Records from a data collection
=======
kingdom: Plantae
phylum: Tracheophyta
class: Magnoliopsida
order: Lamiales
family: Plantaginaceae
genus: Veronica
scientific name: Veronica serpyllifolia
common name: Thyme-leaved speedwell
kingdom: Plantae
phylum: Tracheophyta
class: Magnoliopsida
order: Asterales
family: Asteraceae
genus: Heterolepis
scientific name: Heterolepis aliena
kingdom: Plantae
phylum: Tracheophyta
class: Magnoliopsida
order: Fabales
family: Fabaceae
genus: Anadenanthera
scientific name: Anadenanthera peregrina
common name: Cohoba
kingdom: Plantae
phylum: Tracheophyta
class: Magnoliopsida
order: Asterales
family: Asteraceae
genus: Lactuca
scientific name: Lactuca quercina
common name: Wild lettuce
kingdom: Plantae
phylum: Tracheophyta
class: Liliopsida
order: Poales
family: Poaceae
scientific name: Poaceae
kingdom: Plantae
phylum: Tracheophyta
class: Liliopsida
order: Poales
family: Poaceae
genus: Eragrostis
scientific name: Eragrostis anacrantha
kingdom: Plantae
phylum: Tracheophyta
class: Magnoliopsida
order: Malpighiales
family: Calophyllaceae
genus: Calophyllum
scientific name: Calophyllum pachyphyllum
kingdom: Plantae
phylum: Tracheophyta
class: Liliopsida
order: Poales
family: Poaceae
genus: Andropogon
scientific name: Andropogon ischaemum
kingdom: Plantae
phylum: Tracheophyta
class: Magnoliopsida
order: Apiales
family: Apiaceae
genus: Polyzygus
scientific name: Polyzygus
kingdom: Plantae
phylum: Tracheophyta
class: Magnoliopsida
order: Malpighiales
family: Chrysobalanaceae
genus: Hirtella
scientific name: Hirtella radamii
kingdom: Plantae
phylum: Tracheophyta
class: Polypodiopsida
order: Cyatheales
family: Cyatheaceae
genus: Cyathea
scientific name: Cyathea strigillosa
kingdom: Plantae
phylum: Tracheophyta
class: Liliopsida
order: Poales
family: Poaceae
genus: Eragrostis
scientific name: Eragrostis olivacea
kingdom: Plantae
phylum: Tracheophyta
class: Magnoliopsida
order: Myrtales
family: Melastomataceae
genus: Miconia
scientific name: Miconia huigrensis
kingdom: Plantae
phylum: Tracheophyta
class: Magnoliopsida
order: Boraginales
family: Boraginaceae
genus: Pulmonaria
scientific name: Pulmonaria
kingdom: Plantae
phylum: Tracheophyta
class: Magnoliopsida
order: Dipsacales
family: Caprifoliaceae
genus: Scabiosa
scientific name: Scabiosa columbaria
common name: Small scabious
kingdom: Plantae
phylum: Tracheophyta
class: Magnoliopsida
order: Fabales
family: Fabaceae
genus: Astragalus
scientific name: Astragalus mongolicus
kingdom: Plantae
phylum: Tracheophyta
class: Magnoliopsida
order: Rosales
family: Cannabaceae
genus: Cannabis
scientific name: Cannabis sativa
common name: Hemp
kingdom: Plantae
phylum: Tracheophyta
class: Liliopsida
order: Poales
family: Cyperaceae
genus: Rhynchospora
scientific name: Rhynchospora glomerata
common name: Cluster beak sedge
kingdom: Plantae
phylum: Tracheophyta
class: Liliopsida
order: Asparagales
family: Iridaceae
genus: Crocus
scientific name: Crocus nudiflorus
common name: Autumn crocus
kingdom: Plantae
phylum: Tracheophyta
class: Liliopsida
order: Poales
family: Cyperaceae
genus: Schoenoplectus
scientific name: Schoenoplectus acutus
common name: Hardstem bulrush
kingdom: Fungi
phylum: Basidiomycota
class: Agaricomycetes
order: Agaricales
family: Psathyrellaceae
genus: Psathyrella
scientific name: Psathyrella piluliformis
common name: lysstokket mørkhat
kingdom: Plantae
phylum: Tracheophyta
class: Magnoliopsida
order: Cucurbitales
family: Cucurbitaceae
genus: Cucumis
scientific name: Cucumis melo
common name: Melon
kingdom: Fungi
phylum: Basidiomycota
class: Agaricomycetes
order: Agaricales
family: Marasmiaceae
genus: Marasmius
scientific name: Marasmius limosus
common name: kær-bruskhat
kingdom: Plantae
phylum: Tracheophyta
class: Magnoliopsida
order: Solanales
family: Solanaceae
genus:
=======
### WHAT IS BEING ASKED
Retype every line of the records above without changing anything.

### THE RESPONSE
kingdom: Plantae
phylum: Tracheophyta
class: Magnoliopsida
order: Lamiales
family: Plantaginaceae
genus: Veronica
scientific name: Veronica serpyllifolia
common name: Thyme-leaved speedwell
kingdom: Plantae
phylum: Tracheophyta
class: Magnoliopsida
order: Asterales
family: Asteraceae
genus: Heterolepis
scientific name: Heterolepis aliena
kingdom: Plantae
phylum: Tracheophyta
class: Magnoliopsida
order: Fabales
family: Fabaceae
genus: Anadenanthera
scientific name: Anadenanthera peregrina
common name: Cohoba
kingdom: Plantae
phylum: Tracheophyta
class: Magnoliopsida
order: Asterales
family: Asteraceae
genus: Lactuca
scientific name: Lactuca quercina
common name: Wild lettuce
kingdom: Plantae
phylum: Tracheophyta
class: Liliopsida
order: Poales
family: Poaceae
scientific name: Poaceae
kingdom: Plantae
phylum: Tracheophyta
class: Liliopsida
order: Poales
family: Poaceae
genus: Eragrostis
scientific name: Eragrostis anacrantha
kingdom: Plantae
phylum: Tracheophyta
class: Magnoliopsida
order: Malpighiales
family: Calophyllaceae
genus: Calophyllum
scientific name: Calophyllum pachyphyllum
kingdom: Plantae
phylum: Tracheophyta
class: Liliopsida
order: Poales
family: Poaceae
genus: Andropogon
scientific name: Andropogon ischaemum
kingdom: Plantae
phylum: Tracheophyta
class: Magnoliopsida
order: Apiales
family: Apiaceae
genus: Polyzygus
scientific name: Polyzygus
kingdom: Plantae
phylum: Tracheophyta
class: Magnoliopsida
order: Malpighiales
family: Chrysobalanaceae
genus: Hirtella
scientific name: Hirtella radamii
kingdom: Plantae
phylum: Tracheophyta
class: Polypodiopsida
order: Cyatheales
family: Cyatheaceae
genus: Cyathea
scientific name: Cyathea strigillosa
kingdom: Plantae
phylum: Tracheophyta
class: Liliopsida
order: Poales
family: Poaceae
genus: Eragrostis
scientific name: Eragrostis olivacea
kingdom: Plantae
phylum: Tracheophyta
class: Magnoliopsida
order: Myrtales
family: Melastomataceae
genus: Miconia
scientific name: Miconia huigrensis
kingdom: Plantae
phylum: Tracheophyta
class: Magnoliopsida
order: Boraginales
family: Boraginaceae
genus: Pulmonaria
scientific name: Pulmonaria
kingdom: Plantae
phylum: Tracheophyta
class: Magnoliopsida
order: Dipsacales
family: Caprifoliaceae
genus: Scabiosa
scientific name: Scabiosa columbaria
common name: Small scabious
kingdom: Plantae
phylum: Tracheophyta
class: Magnoliopsida
order: Fabales
family: Fabaceae
genus: Astragalus
scientific name: Astragalus mongolicus
kingdom: Plantae
phylum: Tracheophyta
class: Magnoliopsida
order: Rosales
family: Cannabaceae
genus: Cannabis
scientific name: Cannabis sativa
common name: Hemp
kingdom: Plantae
phylum: Tracheophyta
class: Liliopsida
order: Poales
family: Cyperaceae
genus: Rhynchospora
scientific name: Rhynchospora glomerata
common name: Cluster beak sedge
kingdom: Plantae
phylum: Tracheophyta
class: Liliopsida
order: Asparagales
family: Iridaceae
genus: Crocus
scientific name: Crocus nudiflorus
common name: Autumn crocus
kingdom: Plantae
phylum: Tracheophyta
class: Liliopsida
order: Poales
family: Cyperaceae
genus: Schoenoplectus
scientific name: Schoenoplectus acutus
common name: Hardstem bulrush
kingdom: Fungi
phylum: Basidiomycota
class: Agaricomycetes
order: Agaricales
family: Psathyrellaceae
genus: Psathyrella
scientific name: Psathyrella piluliformis
common name: lysstokket mørkhat
kingdom: Plantae
phylum: Tracheophyta
class: Magnoliopsida
order: Cucurbitales
family: Cucurbitaceae
genus: Cucumis
scientific name: Cucumis melo
common name: Melon
kingdom: Fungi
phylum: Basidiomycota
class: Agaricomycetes
order: Agaricales
family: Marasmiaceae
genus: Marasmius
scientific name: Marasmius limosus
common name: kær-bruskhat
kingdom: Plantae
phylum: Tracheophyta
class: Magnoliopsida
order: Solanales
family: Solanaceae
genus:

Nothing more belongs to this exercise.